The peony is a popular choice to accentuate a flowerbed or to exhibit as a specimen plant, as its foliage remains attractive long after the flowers are spent. While planting peonies correctly is not arduous, it does require thoughtful planning and attention to detail.
Peonies grow well in Zones 3 – 8, although with care you can successfully cultivate some varieties in Zones 2 and 9. They require a sunny location, with at least 6 hours of direct sunlight a day to achieve peak flowering capacity. The soil should be rich with organic compost, and have excellent drainage. Nothing is more detrimental to peonies than standing water, because the roots will quickly start to rot. Excessive mulch will also have the same deleterious effect.
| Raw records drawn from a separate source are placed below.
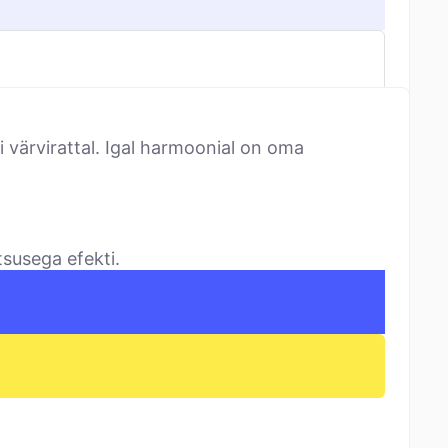
 värvirattal. Igal harmoonial on oma
tsusega efekti.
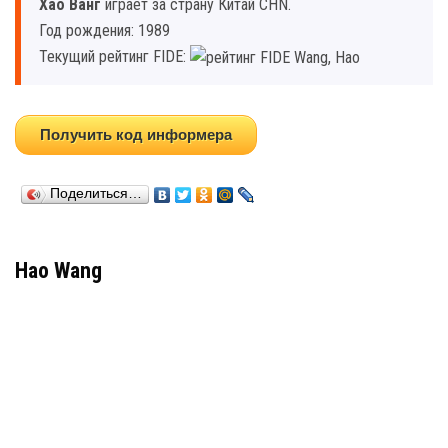
Хао Ванг
играет за страну Китай CHN.
Год рождения: 1989
Текущий рейтинг FIDE:
Получить код информера
Поделиться…
Hao Wang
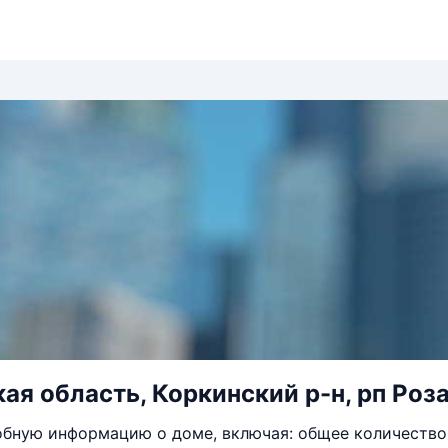
ая область, Коркинский р-н, рп Роза
бную информацию о доме, включая: общее количество 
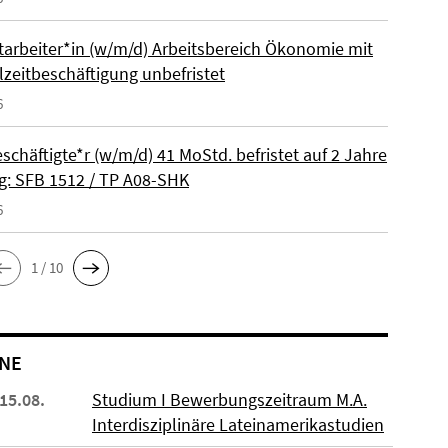
itarbeiter*in (w/m/d) Arbeitsbereich Ökonomie mit
lzeitbeschäftigung unbefristet
6
schäftigte*r (w/m/d) 41 MoStd. befristet auf 2 Jahre
: SFB 1512 / TP A08-SHK
6
1 / 10
NE
 15.08.
Studium I Bewerbungszeitraum M.A.
Interdisziplinäre Lateinamerikastudien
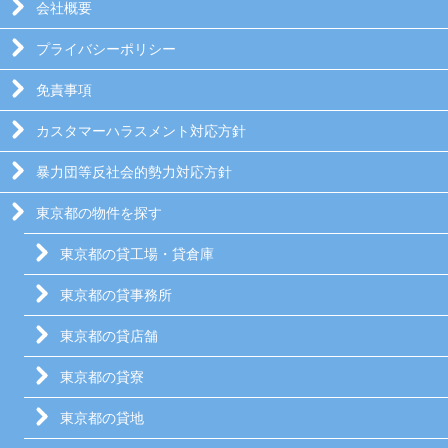
会社概要
プライバシーポリシー
免責事項
カスタマーハラスメント対応方針
暴力団等反社会的勢力対応方針
東京都の物件を探す
東京都の貸工場・貸倉庫
東京都の貸事務所
東京都の貸店舗
東京都の貸寮
東京都の貸地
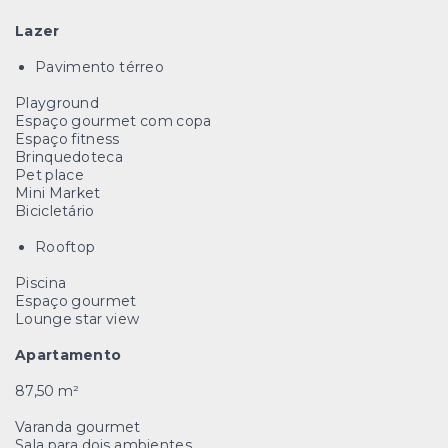
Lazer
Pavimento térreo
Playground
Espaço gourmet com copa
Espaço fitness
Brinquedoteca
Pet place
Mini Market
Bicicletário
Rooftop
Piscina
Espaço gourmet
Lounge star view
Apartamento
87,50 m²
Varanda gourmet
Sala para dois ambientes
The best time of year to plant peonies is in the early fall. This gives the plant time to grow feeder roots before winter dormancy, which allows a jump-start the following spring.
How to Plant
Whether you are planting bare root peonies from a grower, or a clump from a division, make sure the tuberous roots look healthy and the root crown has at least three eyes or buds on top. Dig a hole large enough for the root configuration to sit easily, and generously fill in with organic compost and soil. The eyes should be covered no more than 2 inches – deeper than that will possibly prevent the peony from flowering.
In the early spring, as soon as the plant starts to appear, four stakes should be placed outside on the perimeter, with twine crisscrossed between them, supporting the stems and leaves. This will prevent the heavy flowers from being dashed to the ground by the first heavy rainfall.